Free athletes to make money: official
Liu Peng says management needs reform, after the Tian Liang sponsorship row
The mainland's new sports chief has vowed to improve management to make the sector more self-sufficient and reflect the modern sporting world's commercial realities.
Sports Minister Liu Peng , who was named chairman of the Chinese Olympic Committee on Thursday, said new management models were needed because of the evolution of the country's sports sector.
'We need to be innovative ... and instil new notions and new management measures into the existing system ... in order to cope with new circumstances, new changes and new needs,' said Mr Liu at a national conference for regional sports directors in Beijing on Thursday.
Sources said Mr Liu's speech sent out a message that the road ahead for sports in China leads to full professionalism.
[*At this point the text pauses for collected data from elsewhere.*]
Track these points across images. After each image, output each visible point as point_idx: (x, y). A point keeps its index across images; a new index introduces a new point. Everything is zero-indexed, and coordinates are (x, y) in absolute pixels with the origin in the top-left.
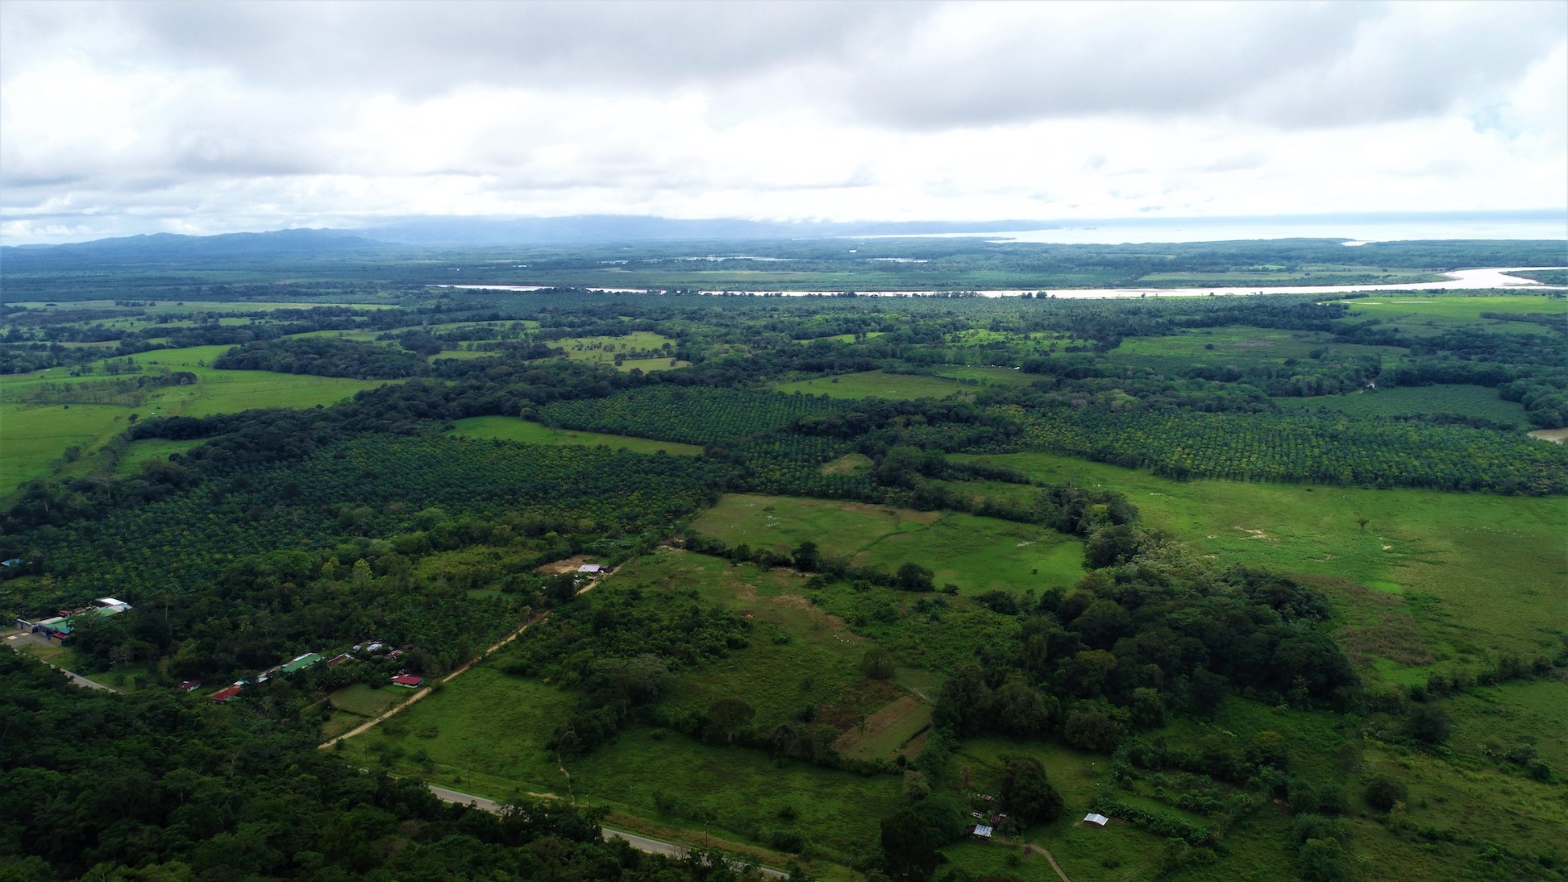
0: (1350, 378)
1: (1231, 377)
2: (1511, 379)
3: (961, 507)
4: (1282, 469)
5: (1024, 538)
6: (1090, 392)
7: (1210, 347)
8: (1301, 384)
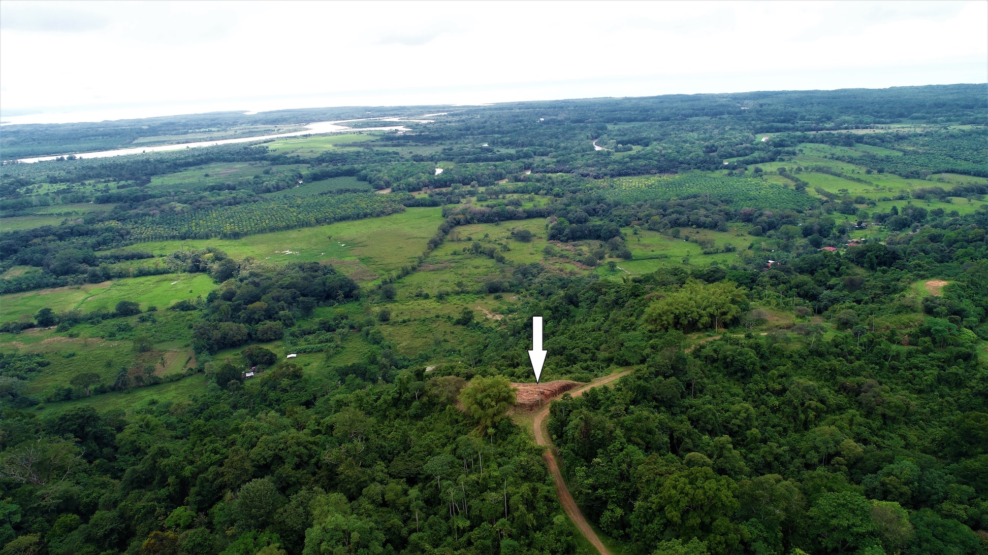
0: (291, 180)
1: (232, 188)
2: (359, 171)
3: (121, 275)
4: (284, 224)
5: (173, 280)
6: (157, 206)
7: (207, 175)
8: (269, 186)
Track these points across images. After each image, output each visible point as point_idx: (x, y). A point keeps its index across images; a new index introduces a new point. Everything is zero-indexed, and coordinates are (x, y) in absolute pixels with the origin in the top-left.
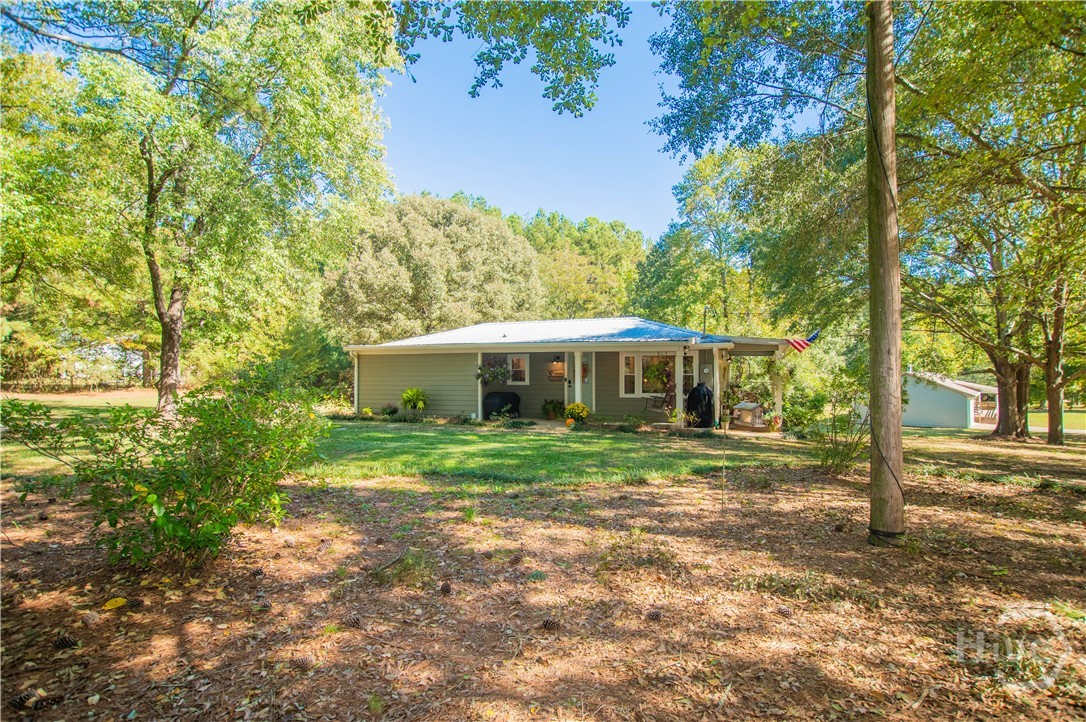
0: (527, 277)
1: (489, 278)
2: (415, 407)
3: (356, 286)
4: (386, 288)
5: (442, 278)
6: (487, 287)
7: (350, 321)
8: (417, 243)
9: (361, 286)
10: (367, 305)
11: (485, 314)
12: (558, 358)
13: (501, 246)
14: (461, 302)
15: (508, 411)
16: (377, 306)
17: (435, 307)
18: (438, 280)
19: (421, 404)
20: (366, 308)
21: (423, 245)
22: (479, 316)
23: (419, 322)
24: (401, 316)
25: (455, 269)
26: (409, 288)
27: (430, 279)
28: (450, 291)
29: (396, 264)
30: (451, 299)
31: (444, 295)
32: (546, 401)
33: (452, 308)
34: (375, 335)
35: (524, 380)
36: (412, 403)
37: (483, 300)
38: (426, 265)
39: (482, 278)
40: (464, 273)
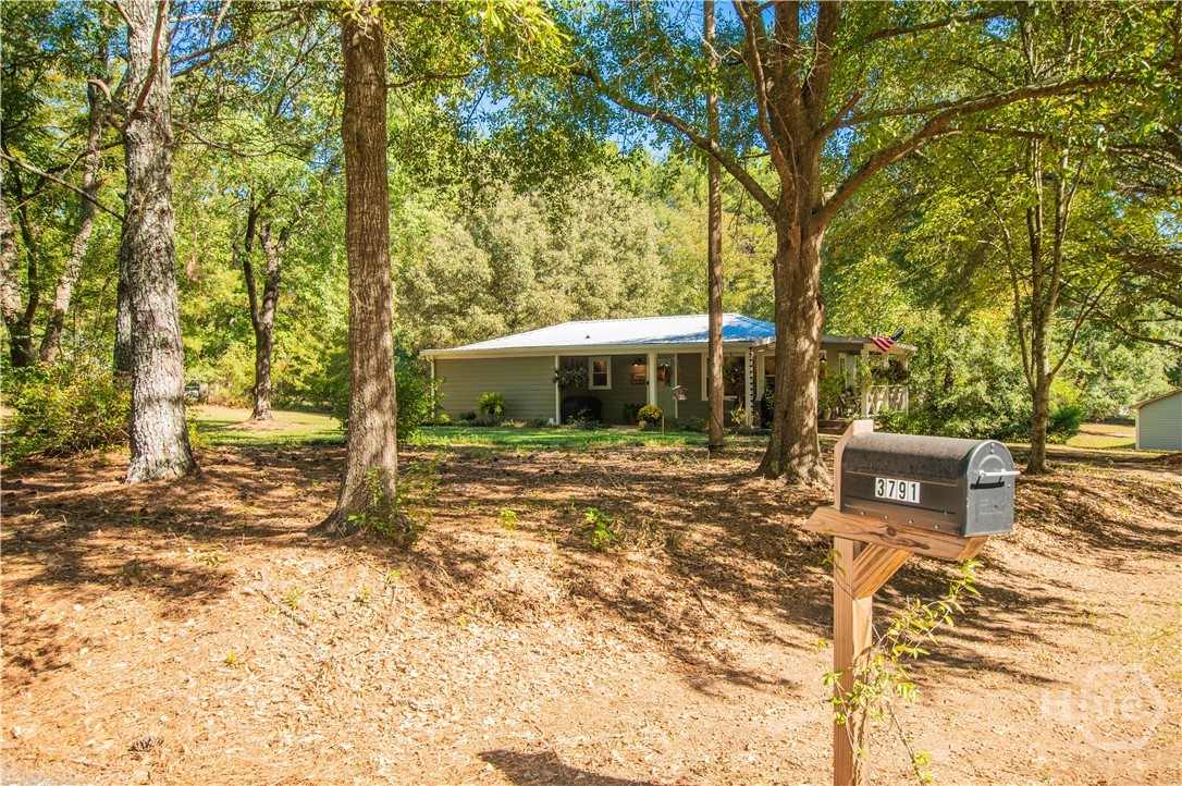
0: (641, 252)
1: (589, 256)
2: (492, 411)
3: (423, 274)
4: (460, 276)
5: (529, 260)
6: (587, 269)
7: (417, 317)
8: (496, 217)
9: (430, 274)
10: (437, 297)
11: (583, 305)
12: (640, 360)
13: (605, 214)
14: (553, 291)
15: (584, 415)
16: (449, 299)
17: (521, 297)
18: (523, 264)
19: (498, 409)
20: (436, 300)
21: (504, 219)
22: (575, 308)
23: (500, 316)
24: (477, 309)
25: (545, 247)
26: (487, 274)
27: (513, 261)
28: (538, 275)
29: (471, 244)
30: (540, 287)
31: (531, 282)
32: (626, 405)
33: (541, 298)
34: (448, 334)
35: (606, 384)
36: (490, 406)
37: (583, 286)
38: (508, 245)
39: (580, 257)
40: (556, 253)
Mr Liu's call for better management came after the recent Tian Liang furore, which saw the Olympic diving gold medallist kicked off the national team for engaging in unauthorised commercial activities.
Sources in the State Sports General Administration (SSGA) said Mr Liu's speech underscored the urgency of reforming the country's sports programme, most of which was still supervised by rules laid out in the 1995 China Sports Law.
Though not expressly stated, according to the spirit of the 1995 law, athletes are considered state property, since their training is entirely funded by provincial or national teams. As a result, the national or provincial sports authorities have an almost undisputed right to monitor them, including their commercial activities and even private life, a source said.
That might have worked 10 years ago, when the country's sporting market had just started to open up and Chinese athletes were not yet fully aware of their commercial potential.
'There would not have been so many sponsors trying to grab a piece of a Tian Liang in 1995,' the source said.
'This straitjacket, blanket way of management is way out of date and has to change and adapt to the complicated realities in the modern sporting world.'
In his remarks on reform, Mr Liu also talked about striking a fine balance between overall control of the top administration and operation of the sporting market.
This would mean gradually allowing the sports administration to withdraw from the everyday decision-making processes, sources said. 'The intention is that the SSGA should act like a 'behind-the-scenes' boss, not meddling in everything but overseeing the whole picture,' the source said.
Eventually, national teams would be brought together only when there was an international event or tournament in which they were to compete. The rest of the time, athletes would be available for hire by clubs, including those overseas.